BJALP deals with such matters as constitutional law, criminal
justice, civil rights, African-American participation in the political
process, the death penalty, fair housing, economic development in the
African-American community, African and
Caribbean
immigration to the United States,
health issues that affect African Americans, as well as issues affecting
Africa and the African diaspora.
Our
History:
The
African-American Law & Policy Report (ALPR) was
founded at the University of California, Berkeley School of Law (Boalt
Hall) in 1992 to provide an alternative forum to address legal and policy
issues of concern to African Americans. But, its roots hearken back to
the Black Law Journal (presently the National Black Law Journal)
established in 1971 at UCLA School of Law.
The Black
Law Journal represented a collaborative effort, with students at
other schools occasionally publishing individual issues of the Black
Law Journal with the assistance of UCLA and their home law schools.
In 1987, UCLA and Boalt Hall published a joint issue of the Black
Law Journal. Just five years later, with the founding of ALPR,
students at Boalt expanded and institutionalized their roles as contributors
to black legal scholarship.
In 1994,
the first volume of the African-American Law & Policy Report
was published. At that time, ALPR was one of only three black
law journals in the nation. Those three journals occupied a unique space
in legal academia because they attended to scholarship and topics that
were otherwise ignored. The Editors-in-Chief of ALPR’s
inaugural issue, Mario Barnes and Angela Watkins, recognized that “if
the stories of minority scholars were widely accepted and published in
majority law journals, if the problems strangling minority communities
were often the focus of scholarly discourse, then we probably would not
need this journal.” We need this journal now as much as then.
The 1996
passage of Proposition 209 marked the end of race-conscious admissions
in California’s public schools. Proposition 209 paved the way for
the re-segregation of higher education and hampered the possibility of
a healthy and striving black law journal. In 1997, Boalt Hall enrolled
one black student. That same year, ALPR published its third volume.
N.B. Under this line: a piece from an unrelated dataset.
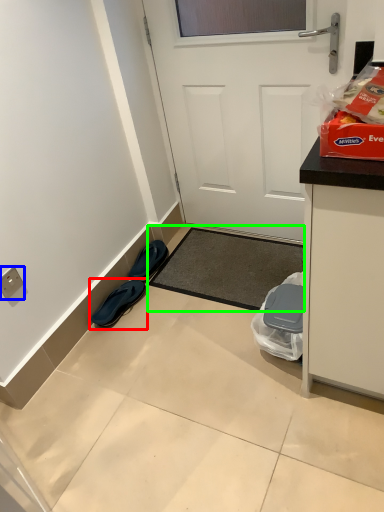
Question: Estimate the real-world distances between objects in this image. Which object is farther from footwear (highlighted by a red box), electric outlet (highlighted by a blue box) or doormat (highlighted by a green box)?

Choices:
 (A) electric outlet
 (B) doormat

Answer: (A)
The conspicuous absence of African Americans at Boalt had a debilitating
effect on ALPR, making regular publication difficult. For the
next several years ALPR departed from its normal annual publication schedule
and published only two volumes both of which were in collaboration with
other law journals on campus.
In 2003,
we published our first independent volume since the passage of Proposition
209. Although the publication was not without difficulty, it signified
the rebirth of the African-American Law & Policy Report.
In Spring 2004, we followed with Volume 6 -the Reparations issue- while
producing a national symposium: The Role of Law & Policy: Africa,
the Caribbean, and the United States. In Spring 2005, we published Volume 7--our most far-reaching issue to date. For example, our lead article by Professors Kevin Johnson and Angela Onwuachi-Willig responds to a Stanford Law Review article by Professor Richard Sander attacking affirmative action policies that are designed to enhance admissions rates of African Americans at elite law schools.
In fall 2005, we changed our name to the Berkeley Journal of African-American Law & Policy.
Our past several volumes clearly illustrate that BJALP has decisively reclaimed
its rightful place as one of the preeminent scholarly journals for and
about the African-American community.